BGH: Zweirichtungszähler für ein einspeisendes BHKW muss nicht in einem zentralen Zählerschrank untergebracht werden

BGH: Zweirichtungszähler für ein einspeisendes BHKW muss nicht in einem zentralen Zählerschrank untergebracht werden 150 150 Dr. Sven Höhne (kbk Rechtsanwälte)

Der BGH hatte darüber zu entscheiden, ob ein Zweirichtungszähler für ein einspeisendes BHKW im Rahmen eines dezentralen Messkonzeptes direkt in einem Blockheizkraftwerk untergebracht werden darf.
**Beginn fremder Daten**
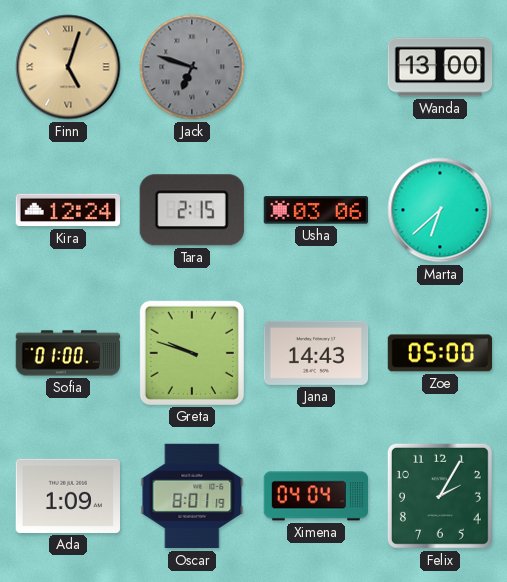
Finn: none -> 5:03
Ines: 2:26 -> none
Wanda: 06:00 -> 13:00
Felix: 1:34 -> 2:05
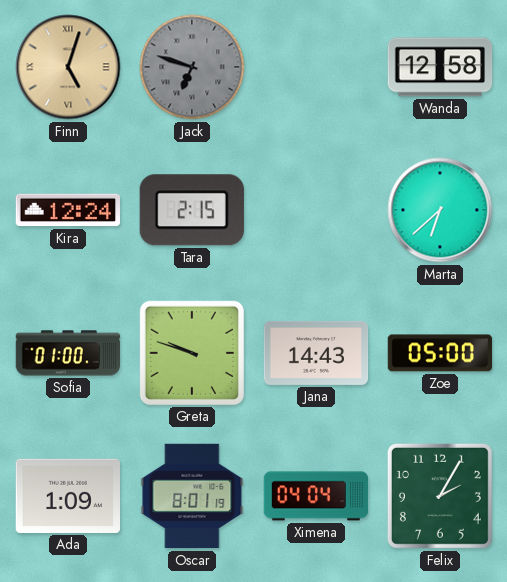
Wanda: 13:00 -> 12:58
Usha: 03:06 -> none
Bei dem Betreiber des BHKW handelt es sich um ein deutschlandweit agierendes Unternehmen, das gleichzeitig die Rolle des Messstellenbetreibers für die von ihm betriebenen BHKWs übernimmt. Der Netzbetreiber hatte das Messkonzept abgelehnt und die Installation eines Zählers in einem zentralen Zählerschrank gefordert. Hiergegen hatte sich der Betreiber des Blockheizkraftwerks an die Bundesnetzagentur gewandt.

Mit seinem Beschluss vom 14.04.2015, Az. EnVR 45/13, „Zuhause-Kraftwerk“ hat der BGH eine Mißbrauchsverfügung der BNetzA gegen den Netzbetreiber bestätigt.

Danach verstößt „ein dezentrales Messkonzept, bei dem der Stromzähler als Zweirichtungszähler unmittelbar in der Erzeugungsanlage eines Blockheizkraftwerks angebracht wird, … nicht gegen die derzeit geltenden allgemein anerkannten Regeln der Technik, insbesondere nicht gegen die im August 2011 herausgegebenen Anwendungsregeln VDE-AR-N 4101 und VDE-AR 4105.“

Weiterhin hat der BGH entschieden:

  1. „Das Verlegungsverlangen des Anschlussnehmers nach § 22 Abs. 2 Satz 5 NAV beinhaltet – bei Vorliegen der weiteren Tatbestandsvoraussetzungen – einen durchsetzbaren Rechtsanspruch auf Bestimmung des konkreten Anbringungsorts der Mess- und Steuerungseinrichtung. Dem Netzbe-treiber kommt kein „Vorrang“ bei der Auswahl zwischen mehreren technisch unbedenklichen Anordnungsmöglichkeiten zu.“
  2. „Eine einwandfreie Messung im Sinne des § 22 Abs. 2 Satz 5 NAV ist dann gewährleistet, wenn die jeweilige Messanordnung die zu erledigende Messaufgabe in Bezug auf die energiewirtschaftlich erforderlichen Messdaten korrekt erfüllt und hierbei die einschlägigen gesetzlichen und behördlichen Vorgaben eingehalten werden.“

Die Entscheidung (direktlink auf die Entscheidung) ist auf der Web-Site des BGH im Volltext verfügbar.